Tell-All
- First edition cover
- Author: Chuck Palahniuk
- Illustrator: Eric Danner
- Cover artist: Rodrigo Corral
- Language: English
- Publisher: Doubleday
- Publication date: May 4, 2010
- Publication place: United States
- Media type: Print (Hardcover)
- Pages: 179
- ISBN: 978-0-385-52635-7
- LC Class: PS3566.A4554 T45

= Tell-All =

2010 novel by Chuck Palahniuk

Tell-All is a novel by Chuck Palahniuk, released on May 4, 2010. It is his 11th novel.

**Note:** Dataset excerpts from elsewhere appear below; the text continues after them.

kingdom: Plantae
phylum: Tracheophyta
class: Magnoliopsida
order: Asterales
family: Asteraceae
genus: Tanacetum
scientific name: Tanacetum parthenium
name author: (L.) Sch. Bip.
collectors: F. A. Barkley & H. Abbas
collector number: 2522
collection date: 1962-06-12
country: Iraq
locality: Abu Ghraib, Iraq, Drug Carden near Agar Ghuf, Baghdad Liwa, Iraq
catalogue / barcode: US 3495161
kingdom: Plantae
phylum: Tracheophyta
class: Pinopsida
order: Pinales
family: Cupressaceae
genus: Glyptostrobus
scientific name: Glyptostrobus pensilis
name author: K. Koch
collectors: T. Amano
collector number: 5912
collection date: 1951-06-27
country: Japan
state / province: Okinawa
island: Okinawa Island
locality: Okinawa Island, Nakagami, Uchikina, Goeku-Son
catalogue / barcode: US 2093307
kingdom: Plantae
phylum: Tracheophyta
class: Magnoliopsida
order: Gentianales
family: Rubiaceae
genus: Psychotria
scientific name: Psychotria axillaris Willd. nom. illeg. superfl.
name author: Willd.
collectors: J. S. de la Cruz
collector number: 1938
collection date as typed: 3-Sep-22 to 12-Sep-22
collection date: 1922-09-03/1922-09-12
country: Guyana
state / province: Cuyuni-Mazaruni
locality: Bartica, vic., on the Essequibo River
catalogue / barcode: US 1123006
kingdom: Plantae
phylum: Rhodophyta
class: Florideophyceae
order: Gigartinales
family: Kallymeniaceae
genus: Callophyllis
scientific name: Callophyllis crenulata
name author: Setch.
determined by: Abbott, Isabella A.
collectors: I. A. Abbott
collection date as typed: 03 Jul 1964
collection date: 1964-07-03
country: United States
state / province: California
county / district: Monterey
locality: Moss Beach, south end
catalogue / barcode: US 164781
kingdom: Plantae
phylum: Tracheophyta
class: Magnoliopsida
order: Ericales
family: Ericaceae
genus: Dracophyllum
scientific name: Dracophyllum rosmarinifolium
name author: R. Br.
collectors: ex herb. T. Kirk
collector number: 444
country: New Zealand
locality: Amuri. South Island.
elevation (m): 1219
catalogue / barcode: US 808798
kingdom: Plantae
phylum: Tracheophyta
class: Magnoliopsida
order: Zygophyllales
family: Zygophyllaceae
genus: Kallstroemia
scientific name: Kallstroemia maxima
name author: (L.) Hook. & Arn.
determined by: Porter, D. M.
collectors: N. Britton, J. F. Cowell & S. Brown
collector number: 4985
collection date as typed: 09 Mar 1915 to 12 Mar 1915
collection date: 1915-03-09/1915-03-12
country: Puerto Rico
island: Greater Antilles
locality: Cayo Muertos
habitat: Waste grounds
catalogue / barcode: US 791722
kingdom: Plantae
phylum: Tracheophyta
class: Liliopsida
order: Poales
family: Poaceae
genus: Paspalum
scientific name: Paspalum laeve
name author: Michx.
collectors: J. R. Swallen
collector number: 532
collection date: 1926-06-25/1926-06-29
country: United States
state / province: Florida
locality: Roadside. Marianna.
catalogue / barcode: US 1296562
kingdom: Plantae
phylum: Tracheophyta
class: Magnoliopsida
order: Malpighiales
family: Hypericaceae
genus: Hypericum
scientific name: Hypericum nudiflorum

A preview video, with the tagline: "Boy Meets Girl. Boy Gets Girl. Boy Kills Girl?" was released to entice fans prior to the novel's release.

==Plot summary==
The novel, an homage to the Golden Age of Hollywood, is narrated by Hazel "Hazie" Coogan, a lifelong employee and caretaker of aging actress Katherine "Miss Kathie" Kenton.

When a suitor named Webster Carlton Westward III manages to weasel his way into Miss Kathie's heart (and bed), Hazie appears suspicious. Upon apparently discovering that Westward has already written a celebrity tell-all memoir foretelling Miss Kathie's death in a forthcoming Lillian Hellman–penned musical extravaganza, Hazie warns Kathie that Westward's intentions may be less than honorable, and may even be deadly.